Papers selected for publication will be presented at a multi-paper discussion meeting held at the RSS International Conference in Brighton, UK, in September 2024, and subsequently published in one of the series of Journal of the Royal Statistical Society (JRSS), together with all contributions to the discussion at the meeting itself or submitted in writing shortly afterwards. All submitted papers are refereed, both for their scientific quality and their potential to generate discussion. Papers that meet the first criterion but not the second may, with the agreement of the authors, be referred to the editors of the Journal for review as a regular paper.

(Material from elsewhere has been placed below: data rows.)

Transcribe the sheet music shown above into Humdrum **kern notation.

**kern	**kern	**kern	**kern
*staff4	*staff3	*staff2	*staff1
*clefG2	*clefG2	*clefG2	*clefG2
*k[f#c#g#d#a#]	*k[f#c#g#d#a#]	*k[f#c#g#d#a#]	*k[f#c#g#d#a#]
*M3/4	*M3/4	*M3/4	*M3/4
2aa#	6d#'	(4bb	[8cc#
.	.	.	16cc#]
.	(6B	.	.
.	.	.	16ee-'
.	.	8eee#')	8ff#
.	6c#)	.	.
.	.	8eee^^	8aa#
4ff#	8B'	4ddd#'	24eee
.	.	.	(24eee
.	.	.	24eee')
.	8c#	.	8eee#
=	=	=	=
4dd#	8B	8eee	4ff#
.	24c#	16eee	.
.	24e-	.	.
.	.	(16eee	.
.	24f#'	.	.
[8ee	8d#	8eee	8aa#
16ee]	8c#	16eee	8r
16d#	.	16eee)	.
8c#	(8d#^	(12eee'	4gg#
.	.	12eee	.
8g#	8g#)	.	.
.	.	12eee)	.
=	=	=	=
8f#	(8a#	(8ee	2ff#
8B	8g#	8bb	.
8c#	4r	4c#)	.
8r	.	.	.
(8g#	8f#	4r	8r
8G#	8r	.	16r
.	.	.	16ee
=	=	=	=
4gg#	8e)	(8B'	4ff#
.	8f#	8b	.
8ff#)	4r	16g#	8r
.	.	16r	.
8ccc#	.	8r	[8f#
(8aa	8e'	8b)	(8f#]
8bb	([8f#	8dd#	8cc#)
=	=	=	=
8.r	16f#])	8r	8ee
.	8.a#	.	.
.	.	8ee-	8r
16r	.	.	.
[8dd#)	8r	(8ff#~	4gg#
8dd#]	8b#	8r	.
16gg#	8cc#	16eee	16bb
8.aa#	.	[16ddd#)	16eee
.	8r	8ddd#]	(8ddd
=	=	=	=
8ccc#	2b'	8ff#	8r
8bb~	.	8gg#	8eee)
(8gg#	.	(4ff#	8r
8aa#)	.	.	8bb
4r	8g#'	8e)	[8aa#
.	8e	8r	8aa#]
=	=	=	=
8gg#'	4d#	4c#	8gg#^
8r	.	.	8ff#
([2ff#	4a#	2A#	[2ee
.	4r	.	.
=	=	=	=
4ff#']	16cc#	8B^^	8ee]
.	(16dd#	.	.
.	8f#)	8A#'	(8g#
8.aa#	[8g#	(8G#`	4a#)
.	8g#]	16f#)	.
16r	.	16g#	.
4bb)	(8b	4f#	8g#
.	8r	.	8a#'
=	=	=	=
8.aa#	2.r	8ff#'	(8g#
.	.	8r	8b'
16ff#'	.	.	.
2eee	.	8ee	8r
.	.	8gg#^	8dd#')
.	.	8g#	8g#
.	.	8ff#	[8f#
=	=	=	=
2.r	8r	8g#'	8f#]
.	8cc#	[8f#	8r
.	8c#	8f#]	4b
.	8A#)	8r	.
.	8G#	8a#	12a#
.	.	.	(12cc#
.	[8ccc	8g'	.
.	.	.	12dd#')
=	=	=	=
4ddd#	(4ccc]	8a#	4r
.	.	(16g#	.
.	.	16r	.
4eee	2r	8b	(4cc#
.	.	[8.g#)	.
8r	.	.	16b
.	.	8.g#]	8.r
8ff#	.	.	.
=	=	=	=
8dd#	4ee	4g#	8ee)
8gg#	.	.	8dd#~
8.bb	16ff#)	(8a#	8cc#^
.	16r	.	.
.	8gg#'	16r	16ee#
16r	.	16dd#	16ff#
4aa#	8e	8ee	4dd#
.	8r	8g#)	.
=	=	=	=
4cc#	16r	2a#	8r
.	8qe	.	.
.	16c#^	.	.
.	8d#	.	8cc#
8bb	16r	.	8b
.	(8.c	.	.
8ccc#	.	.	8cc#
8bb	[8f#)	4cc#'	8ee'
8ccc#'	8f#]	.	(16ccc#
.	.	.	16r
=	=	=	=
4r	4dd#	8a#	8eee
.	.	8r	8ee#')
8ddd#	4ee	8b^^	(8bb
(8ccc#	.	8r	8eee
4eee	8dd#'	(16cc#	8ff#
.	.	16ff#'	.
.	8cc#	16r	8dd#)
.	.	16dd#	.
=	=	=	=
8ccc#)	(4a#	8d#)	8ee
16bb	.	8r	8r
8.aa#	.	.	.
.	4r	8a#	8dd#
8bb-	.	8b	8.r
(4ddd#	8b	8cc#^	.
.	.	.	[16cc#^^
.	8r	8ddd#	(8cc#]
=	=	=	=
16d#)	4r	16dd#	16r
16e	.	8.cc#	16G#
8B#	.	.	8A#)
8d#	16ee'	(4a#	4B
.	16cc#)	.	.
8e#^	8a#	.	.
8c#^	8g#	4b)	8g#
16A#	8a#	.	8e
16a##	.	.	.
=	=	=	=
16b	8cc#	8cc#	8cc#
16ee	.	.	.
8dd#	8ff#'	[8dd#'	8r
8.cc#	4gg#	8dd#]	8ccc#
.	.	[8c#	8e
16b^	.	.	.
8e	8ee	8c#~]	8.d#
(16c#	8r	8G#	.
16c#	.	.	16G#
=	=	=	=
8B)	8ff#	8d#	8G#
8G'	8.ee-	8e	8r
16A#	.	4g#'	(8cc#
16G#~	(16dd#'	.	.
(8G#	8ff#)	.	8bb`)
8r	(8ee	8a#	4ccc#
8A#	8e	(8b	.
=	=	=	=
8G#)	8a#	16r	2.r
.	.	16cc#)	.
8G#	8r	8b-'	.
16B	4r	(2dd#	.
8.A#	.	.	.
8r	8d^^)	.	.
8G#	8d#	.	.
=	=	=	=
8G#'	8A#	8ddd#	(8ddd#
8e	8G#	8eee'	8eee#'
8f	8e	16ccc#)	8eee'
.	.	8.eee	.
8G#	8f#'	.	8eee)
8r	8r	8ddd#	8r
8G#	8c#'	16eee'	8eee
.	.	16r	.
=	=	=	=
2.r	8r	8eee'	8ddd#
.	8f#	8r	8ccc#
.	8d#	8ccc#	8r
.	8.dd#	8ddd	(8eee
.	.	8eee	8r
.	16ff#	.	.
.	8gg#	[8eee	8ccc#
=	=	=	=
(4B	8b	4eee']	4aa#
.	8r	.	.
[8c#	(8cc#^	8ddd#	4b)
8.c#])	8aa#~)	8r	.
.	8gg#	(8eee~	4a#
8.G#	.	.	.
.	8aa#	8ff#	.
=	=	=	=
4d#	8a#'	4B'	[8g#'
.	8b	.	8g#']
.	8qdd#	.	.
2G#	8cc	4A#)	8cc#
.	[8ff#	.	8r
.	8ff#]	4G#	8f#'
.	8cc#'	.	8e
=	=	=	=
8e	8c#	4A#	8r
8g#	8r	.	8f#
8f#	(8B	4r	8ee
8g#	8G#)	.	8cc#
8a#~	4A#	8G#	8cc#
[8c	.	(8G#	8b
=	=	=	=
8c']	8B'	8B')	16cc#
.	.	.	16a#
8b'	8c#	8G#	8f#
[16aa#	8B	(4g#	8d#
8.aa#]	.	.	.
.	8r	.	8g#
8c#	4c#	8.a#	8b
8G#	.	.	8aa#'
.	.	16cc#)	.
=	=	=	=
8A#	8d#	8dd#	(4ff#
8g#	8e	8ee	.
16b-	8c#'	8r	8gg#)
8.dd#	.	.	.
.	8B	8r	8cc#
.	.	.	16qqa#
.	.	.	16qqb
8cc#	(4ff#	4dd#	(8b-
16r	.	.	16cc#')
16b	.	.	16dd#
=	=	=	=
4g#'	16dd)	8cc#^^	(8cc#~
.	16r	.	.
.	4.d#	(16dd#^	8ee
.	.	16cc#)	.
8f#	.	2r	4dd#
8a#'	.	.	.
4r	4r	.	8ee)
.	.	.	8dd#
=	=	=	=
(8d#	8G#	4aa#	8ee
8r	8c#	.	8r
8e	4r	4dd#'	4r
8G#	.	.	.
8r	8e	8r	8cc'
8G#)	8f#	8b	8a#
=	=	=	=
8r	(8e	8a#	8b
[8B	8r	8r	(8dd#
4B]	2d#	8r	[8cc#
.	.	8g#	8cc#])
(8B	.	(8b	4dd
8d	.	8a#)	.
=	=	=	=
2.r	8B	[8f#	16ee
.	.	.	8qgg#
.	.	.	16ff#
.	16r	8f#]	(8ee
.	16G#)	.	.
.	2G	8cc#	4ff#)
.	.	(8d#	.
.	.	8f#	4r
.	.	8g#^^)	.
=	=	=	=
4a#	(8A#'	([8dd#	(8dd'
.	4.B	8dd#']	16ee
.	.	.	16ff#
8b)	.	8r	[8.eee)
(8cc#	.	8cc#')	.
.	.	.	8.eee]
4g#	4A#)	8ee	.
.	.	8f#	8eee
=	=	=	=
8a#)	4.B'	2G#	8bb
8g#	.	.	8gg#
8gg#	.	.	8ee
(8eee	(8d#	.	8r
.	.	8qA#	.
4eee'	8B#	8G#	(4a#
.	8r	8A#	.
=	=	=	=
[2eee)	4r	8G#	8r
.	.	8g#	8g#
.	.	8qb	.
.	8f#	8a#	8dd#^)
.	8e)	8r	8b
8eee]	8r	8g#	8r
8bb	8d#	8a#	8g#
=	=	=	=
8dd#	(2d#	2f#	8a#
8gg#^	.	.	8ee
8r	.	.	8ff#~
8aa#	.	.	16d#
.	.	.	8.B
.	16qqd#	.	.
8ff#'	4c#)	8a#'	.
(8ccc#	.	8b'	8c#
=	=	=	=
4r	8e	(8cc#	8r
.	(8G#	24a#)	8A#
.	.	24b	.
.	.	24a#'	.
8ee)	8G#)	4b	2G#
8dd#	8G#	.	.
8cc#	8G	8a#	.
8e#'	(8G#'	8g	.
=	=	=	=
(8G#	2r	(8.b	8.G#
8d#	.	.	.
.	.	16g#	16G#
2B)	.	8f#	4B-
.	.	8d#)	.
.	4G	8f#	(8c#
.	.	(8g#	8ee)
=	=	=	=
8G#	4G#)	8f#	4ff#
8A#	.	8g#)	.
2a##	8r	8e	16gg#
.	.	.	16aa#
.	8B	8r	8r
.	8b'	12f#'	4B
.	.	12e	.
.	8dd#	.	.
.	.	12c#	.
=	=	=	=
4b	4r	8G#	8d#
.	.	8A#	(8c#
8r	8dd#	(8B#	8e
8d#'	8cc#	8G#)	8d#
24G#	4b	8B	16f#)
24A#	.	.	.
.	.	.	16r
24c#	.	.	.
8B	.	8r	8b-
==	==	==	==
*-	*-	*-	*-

Submitted papers should be substantially shorter than is typical for a single‐paper discussion meeting (16 pages max excluding supplementary material following standard JRSS formatting instructions). We shall employ a two-step process to expedite the peer review process.
Full details are as follows:
- Abstract submission. Authors are invited to send a single‐page abstract (400 words max) of their proposed paper to Judith Shorten, the RSS Journals Manager (journal[at]rss.org.uk) by 30 June 2023.
- Full paper submission. Notification of accepted abstracts will be made by 14 July 2023 together with an invitation to submit a full paper. Full papers (16 pages max) should then be submitted via manuscript central to the most appropriate journal series (A, B or C) selecting the “Discussion Paper” option. The deadline for full paper submission is 10 November 2023.
- Refereeing. All papers received by 10 November 2023 will be refereed using the Society’s standard criteria for discussion meeting papers (scientific quality and potential to generate discussion).
- Final versions of accepted papers will be ready for pre‐printing by mid‐2024.